Bir varyant ise sindirime dayanıklı Vücut tarafından emilmeyen maltodekstrin.
Biyoyararlanım
Hepimiz o yollardan geçtik: Kapalı bir peynir veya sosis paketinin önünde oturuyorsunuz ve paketi bir türlü açamıyorsunuz!
Organizma çeşitli gıda takviyeleri ile benzer bir kaderi paylaşır. Onları alırsınız, ancak vücut tarafından yalnızca kısmen emilebilir ve işlenebilirler
Bu nedenle, sadece vücut tarafından tam olarak ve hızlı bir şekilde kullanılabilen madde preparatlarının alınması önemlidir, yani biyoyararlanım, bir aktif bileşenin kan dolaşımında ne ölçüde ve ne hızda mevcut olduğunu ifade eder.
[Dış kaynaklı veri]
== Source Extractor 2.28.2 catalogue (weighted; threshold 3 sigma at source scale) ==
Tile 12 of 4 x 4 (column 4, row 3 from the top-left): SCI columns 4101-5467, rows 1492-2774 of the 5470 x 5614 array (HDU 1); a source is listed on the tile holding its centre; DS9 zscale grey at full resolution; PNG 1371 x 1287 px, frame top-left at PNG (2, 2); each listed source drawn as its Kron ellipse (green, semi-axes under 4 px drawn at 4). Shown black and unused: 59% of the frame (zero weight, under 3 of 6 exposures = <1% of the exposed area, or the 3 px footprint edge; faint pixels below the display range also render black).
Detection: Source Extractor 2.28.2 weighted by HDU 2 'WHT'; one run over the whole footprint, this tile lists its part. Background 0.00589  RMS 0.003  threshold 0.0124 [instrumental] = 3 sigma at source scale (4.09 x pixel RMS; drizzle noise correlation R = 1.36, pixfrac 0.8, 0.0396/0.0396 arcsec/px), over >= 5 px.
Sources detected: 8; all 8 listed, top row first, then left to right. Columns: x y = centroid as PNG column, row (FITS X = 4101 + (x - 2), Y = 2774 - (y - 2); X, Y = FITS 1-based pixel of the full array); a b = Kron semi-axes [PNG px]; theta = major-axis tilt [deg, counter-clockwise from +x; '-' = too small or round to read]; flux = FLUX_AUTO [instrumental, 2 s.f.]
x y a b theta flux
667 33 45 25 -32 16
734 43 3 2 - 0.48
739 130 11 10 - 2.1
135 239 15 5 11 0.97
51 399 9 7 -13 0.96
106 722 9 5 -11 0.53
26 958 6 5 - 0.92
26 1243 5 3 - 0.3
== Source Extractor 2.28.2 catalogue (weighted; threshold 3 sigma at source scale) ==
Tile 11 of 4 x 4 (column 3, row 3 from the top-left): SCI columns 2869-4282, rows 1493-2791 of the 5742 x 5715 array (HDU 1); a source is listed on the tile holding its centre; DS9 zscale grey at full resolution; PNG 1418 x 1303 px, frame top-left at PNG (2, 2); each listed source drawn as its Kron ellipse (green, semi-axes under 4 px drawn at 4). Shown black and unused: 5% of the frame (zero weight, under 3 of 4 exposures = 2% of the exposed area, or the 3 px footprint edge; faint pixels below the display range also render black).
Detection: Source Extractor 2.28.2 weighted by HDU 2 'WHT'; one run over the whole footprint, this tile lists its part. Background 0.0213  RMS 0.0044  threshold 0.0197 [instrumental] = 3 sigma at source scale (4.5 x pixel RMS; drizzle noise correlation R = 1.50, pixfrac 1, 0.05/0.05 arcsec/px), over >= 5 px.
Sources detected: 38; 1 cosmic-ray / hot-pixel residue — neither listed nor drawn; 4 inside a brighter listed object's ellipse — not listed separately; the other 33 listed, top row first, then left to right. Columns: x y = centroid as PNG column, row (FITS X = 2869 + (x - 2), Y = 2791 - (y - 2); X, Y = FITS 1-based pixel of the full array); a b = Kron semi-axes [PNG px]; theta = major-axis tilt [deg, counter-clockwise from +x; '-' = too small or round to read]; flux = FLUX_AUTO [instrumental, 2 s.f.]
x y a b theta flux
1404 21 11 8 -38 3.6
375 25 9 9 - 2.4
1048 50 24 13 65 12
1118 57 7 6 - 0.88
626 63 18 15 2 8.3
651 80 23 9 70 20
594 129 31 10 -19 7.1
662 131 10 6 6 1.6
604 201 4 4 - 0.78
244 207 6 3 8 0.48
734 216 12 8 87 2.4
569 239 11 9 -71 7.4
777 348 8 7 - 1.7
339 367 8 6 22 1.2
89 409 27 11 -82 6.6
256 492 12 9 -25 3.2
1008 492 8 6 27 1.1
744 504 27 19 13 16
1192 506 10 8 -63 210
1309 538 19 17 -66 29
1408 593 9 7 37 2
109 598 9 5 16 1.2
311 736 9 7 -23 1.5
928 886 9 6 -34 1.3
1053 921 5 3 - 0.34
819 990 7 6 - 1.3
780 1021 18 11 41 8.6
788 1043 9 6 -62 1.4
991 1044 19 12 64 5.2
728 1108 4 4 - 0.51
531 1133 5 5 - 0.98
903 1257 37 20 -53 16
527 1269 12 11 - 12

Aktif bileşen: magnezyum sitrat
Burada artık bir magnezyum formu, yani magnezyum sitrat sunulmaktadır.
Magnezyum preparatlarında başlıca aşağıdaki bileşikler kullanılır:
- Magnezyum sülfat
- Magnezyum oksit
- Magnezyum taurat
- Magnezyum sitrat
- Magnezyum malat
Eğer biri çabalarsa Çalışmalar Magnezyumun biyoyararlanımı konusunda, magnezyum sitrat ve magnezyum oksidin en düşük biyoyararlanıma sahip olduğu, magnezyum malatın ise en yüksek kullanılabilirliği sağladığı tespit edilmiştir.
Sonuç
Her şeyden önce, gıda katkı maddeleri ve gıda takviyeleri, üreticilerin satışlarını artırmaları için ekonomik açıdan ilginç bir fırsat sunmaktadır. Etkili pazarlama ile birlikte bu satışlar önemli ölçüde artırılabilir.
Kontrol edilmeyen reklam iddialarına inanan herkes, şirketin isteklerini hızla yerine getirecek, ancak kendi sağlıklarına nadiren katkıda bulunacaktır.
Bu nedenle, besin takviyeleri konusuna daha yakından bakılması ve sadece katkı maddesi içermeyen, sağlığa zararlı olmayan ve - besin takviyeleri söz konusu olduğunda - biyolojik olarak kullanılabilirliği yüksek olan ürünlerin kullanılması tavsiye edilir.